SALT LAKE CITY — Jason Henrie's 8-year-old son, Cutler, has suffered severe seizures since he was a young boy.
"When he starts to have a seizure, there's nothing we can do to stop it," said the Clinton resident.
But he feels new hope for his son after he was accepted into a drug trial of cannabis extract oil conducted by a neurologist at Primary Children's Hospital. Cutler started taking medicinal hemp oil about six weeks ago.
"There's been a little bit of a reduction in the frequency, but definitely in the duration of his seizures," said Henrie. "He hasn't had a very major 20-minute seizure, basically since he's been on the oil."
That's a big improvement for Cutler that brings comfort and hope to his father.
"I hope he'll be here tomorrow. That's the type of life that we're in," said Henrie. "He could have a seizure that could take him from us immediately."
Right now, 40 Utah families use the cannabis extract oil, known as cannabidiol or CBD, to treat their children with severe epilepsy. They have certificates for their kids to use it legally, while other children are in the drug trial at Primary Children's Hospital. Families with certificates can buy the oil in Colorado and use it legally in Utah, but the oil itself cannot be shipped from state to state or families risk federal prosecution.

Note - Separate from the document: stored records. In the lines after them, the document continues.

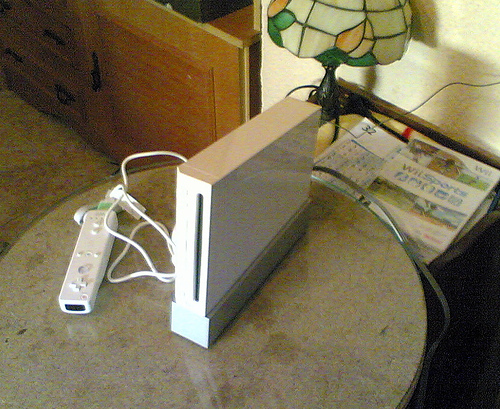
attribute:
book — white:
[359, 136, 499, 263]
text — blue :
[391, 163, 468, 204]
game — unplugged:
[57, 101, 314, 347]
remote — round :
[53, 190, 117, 333]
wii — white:
[171, 96, 322, 350]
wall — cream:
[257, 4, 499, 169]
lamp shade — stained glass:
[264, 3, 424, 78]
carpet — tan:
[0, 109, 132, 247]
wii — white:
[38, 79, 387, 407]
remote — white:
[52, 187, 133, 327]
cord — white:
[85, 130, 193, 315]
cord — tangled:
[106, 134, 186, 306]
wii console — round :
[166, 94, 322, 347]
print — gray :
[396, 161, 425, 188]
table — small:
[5, 130, 440, 407]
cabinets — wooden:
[8, 7, 254, 164]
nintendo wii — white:
[168, 96, 322, 348]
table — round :
[0, 155, 427, 406]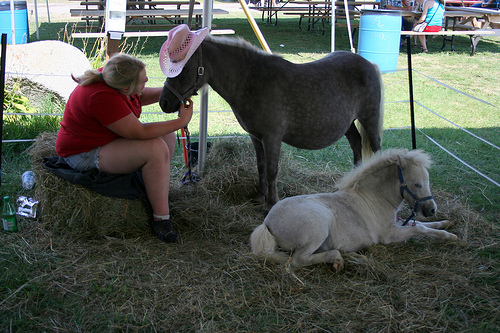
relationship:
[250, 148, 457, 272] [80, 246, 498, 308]
animal lying in grass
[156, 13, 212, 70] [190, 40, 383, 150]
hat on horse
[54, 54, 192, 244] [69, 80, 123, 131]
lady wearing red shirt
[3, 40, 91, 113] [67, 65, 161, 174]
boulder behind lady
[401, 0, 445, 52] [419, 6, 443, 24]
woman wearing blue shirt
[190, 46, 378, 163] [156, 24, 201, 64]
animal wearing hat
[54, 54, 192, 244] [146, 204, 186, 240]
lady has foot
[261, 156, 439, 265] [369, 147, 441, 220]
animal has head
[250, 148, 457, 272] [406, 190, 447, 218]
animal has nose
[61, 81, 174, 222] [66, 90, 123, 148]
lady wearing red shirt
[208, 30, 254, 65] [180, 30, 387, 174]
hair on animal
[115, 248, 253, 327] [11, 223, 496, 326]
hay on ground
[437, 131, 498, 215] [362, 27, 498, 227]
shadow on ground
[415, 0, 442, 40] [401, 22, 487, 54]
woman sitting on bench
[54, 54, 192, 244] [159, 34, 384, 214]
lady sitting next to animal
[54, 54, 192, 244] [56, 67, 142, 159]
lady wearing a red shirt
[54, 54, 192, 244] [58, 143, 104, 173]
lady wearing shorts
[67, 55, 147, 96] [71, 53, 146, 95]
hair in a hair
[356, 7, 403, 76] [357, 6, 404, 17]
trashcan with bag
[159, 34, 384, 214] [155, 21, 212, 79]
animal wearing hat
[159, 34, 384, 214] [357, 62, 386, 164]
animal with tail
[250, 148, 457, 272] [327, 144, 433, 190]
animal with mane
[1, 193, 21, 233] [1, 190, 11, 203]
bottle with top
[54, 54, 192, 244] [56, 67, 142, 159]
lady wearing red shirt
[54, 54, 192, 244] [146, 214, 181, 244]
lady wearing shoes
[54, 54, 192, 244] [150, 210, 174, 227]
lady wearing socks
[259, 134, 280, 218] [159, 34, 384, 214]
leg of a animal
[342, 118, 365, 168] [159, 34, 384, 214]
leg of a animal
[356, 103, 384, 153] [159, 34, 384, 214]
leg of a animal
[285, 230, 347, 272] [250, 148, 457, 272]
leg of a animal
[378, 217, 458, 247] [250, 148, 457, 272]
leg of a animal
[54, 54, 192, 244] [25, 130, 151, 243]
lady sitting on hay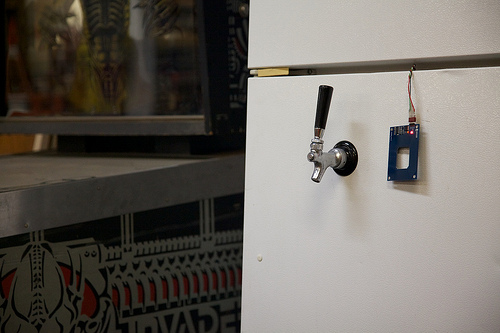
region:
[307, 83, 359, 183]
this is a tap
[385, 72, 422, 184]
this is a cable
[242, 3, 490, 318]
this is a fridge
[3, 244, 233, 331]
these are drawings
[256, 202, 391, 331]
the fridge is white in color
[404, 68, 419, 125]
this is a wire connecting to the cable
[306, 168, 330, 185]
this is the tap nozzle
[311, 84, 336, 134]
the tap's switch is black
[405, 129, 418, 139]
this is a red light flicking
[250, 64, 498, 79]
this is space between the fridge's door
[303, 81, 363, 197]
Beverage tap/lever attached to white door.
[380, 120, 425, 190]
Electrical blue board attached to white door.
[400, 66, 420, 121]
Cable wires attached to blue electrical board on white door.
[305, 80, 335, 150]
Black and silver lever that can be pulled on the lever/tap attached to the door.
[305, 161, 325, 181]
Open spout where the liquid will come out of on the lever/tap.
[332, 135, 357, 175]
Round circle attached to white door on lever/tap.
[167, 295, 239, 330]
Letters ADE on the side of the table.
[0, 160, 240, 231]
Metal siding of the table.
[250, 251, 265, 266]
White screw on the white door.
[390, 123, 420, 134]
Red lights on blue electrical board.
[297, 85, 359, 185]
silver and black tap on frigde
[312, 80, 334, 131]
tap has black handle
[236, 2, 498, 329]
fridge plain white and clean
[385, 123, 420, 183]
blue electric item hanging out of fridge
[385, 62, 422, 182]
blue electric item connected to wires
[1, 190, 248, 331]
green and red pattern under counter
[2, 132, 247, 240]
silver counter near fridge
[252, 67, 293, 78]
yellow square in gap between fridge and freezer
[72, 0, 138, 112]
yellow and black decoration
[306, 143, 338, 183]
tap has silver nozzle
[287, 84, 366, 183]
This is a faucet.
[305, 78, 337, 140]
This is a faucet handle.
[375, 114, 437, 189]
This is a key card.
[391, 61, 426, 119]
This is a lanyard.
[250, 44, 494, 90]
This is a pole.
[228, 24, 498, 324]
This is a wall.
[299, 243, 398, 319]
This is the color white.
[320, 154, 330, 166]
This is the color gray.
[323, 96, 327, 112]
This is the color black.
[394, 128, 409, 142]
This is the color blue.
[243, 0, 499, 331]
White refrigerator front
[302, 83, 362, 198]
Black and silver tap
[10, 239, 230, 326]
Black, white and red pattern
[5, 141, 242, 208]
Stainless steel countertop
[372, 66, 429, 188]
Blue item hanging from wires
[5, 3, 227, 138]
Black frame over counter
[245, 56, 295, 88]
Refrigerator door hinge on left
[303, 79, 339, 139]
Slender black tap handle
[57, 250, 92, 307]
Black and white claw design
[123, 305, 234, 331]
Black and white writing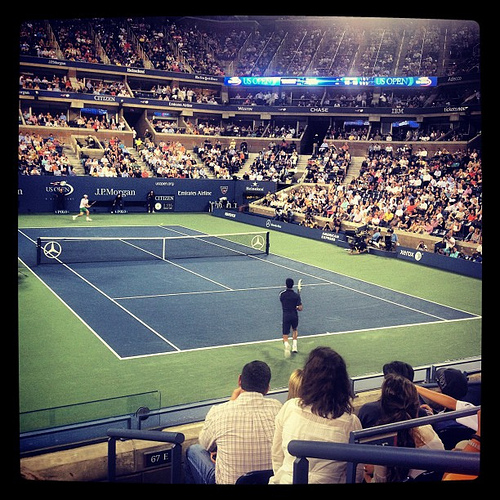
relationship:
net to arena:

In the last two years, the oil has helped reduce seizures for kids with severe epilepsy in limited testing. The extract is high in cannabidiol, but low in THC. So, the user does not get high.
Chad McClellan's daughter, Leah, started taking hemp oil extract for her seizures two months ago. The frequency and intensity of her seizures has declined, he said.
"She started to smile. She'd make more eye contact," the Herriman resident said. "This product is good, everyone here should be allowed to have it."
"It's a cannabis product, yes. But it's a cannabis product that is providing hope for all of these hundreds and hundreds, and (now) thousands or families whose lives have been changed," said Annette Maughan, president and CEO of Epilepsy Association of Utah.
She also has seen the cannabidiol work first hand. Her son, Glenn, had his first seizure in 2005, right before his third birthday.
"I was watching him have this massive four-minute seizure, thinking I'm watching my child die," she said.
That was eight years and more than 10,000 seizures ago, she said. At that time, Glenn had 20 to 30 seizures a day.
"You're constantly on edge," she said. "You're wondering what's going to happen next."
Now, he's also in the drug trial at Primary Children's Hospital.
"His seizures have dropped dramatically," said Maughan.
From one to five seizures a day, down to one every few days. Just as significant, Glenn's mom sees him acting differently.
"He's making great eye contact. He's smiling appropriately," said Maughan. "So, if he's watching SpongeBob, he'll laugh, which we haven't seen in five years."
That's progress her family feared they would never see.
"It's almost dreamlike," she said. "And yet, there's a reality sitting right in front of you, smiling at you."
I just wanted to put them out in the spotlight and let people see their face.
–Nichole Montanez, Colorado photographer
A couple dozen Utah families, with kids who endure severe epileptic seizures, gathered Wednesday night in Salt Lake City for a photography project called Face of Cannabis, hoping the project can help change perceptions of national lawmakers and the public when it comes to cannabidiol. For them, the drug is about hope and has nothing to do with getting high.
"I just wanted to put them out in the spotlight and let people see their face," said Nichole Montanez, the Colorado photographer behind the project.
She photographs the children's faces and shares their smiles because her niece suffers from seizures too. Montanez has now photographed more than 150 children with epilepsy who are currently being treated or are hoping to be treated with hemp oil extract.
The families support a federal bill that would exempt the medicinal oil from the shipping ban, that's why they need more awareness among national lawmakers and the public. If that ban is lifted, families could order the oil online, and have it shipped to their homes in three days.
Chad McClellan and others with legal Utah certificates must make a 10-hour drive to the Colorado Springs area each month to buy the medicine, risking federal prosecution. But skirting federal law is something McClellan said he simply must do for his daughter.
"I believe we are doing the right thing for our kids."